Segment Start: Study material

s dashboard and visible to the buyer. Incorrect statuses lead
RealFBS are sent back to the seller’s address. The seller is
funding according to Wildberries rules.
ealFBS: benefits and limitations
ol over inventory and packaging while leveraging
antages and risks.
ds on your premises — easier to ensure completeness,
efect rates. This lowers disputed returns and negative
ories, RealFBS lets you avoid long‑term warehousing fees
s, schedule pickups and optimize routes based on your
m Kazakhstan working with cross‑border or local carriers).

Segment End: Study material

● **Exercise details**
The answer should consist of every line above in which "your" appears.

● **Result for this task**
ds on your premises — easier to ensure completeness,
s, schedule pickups and optimize routes based on your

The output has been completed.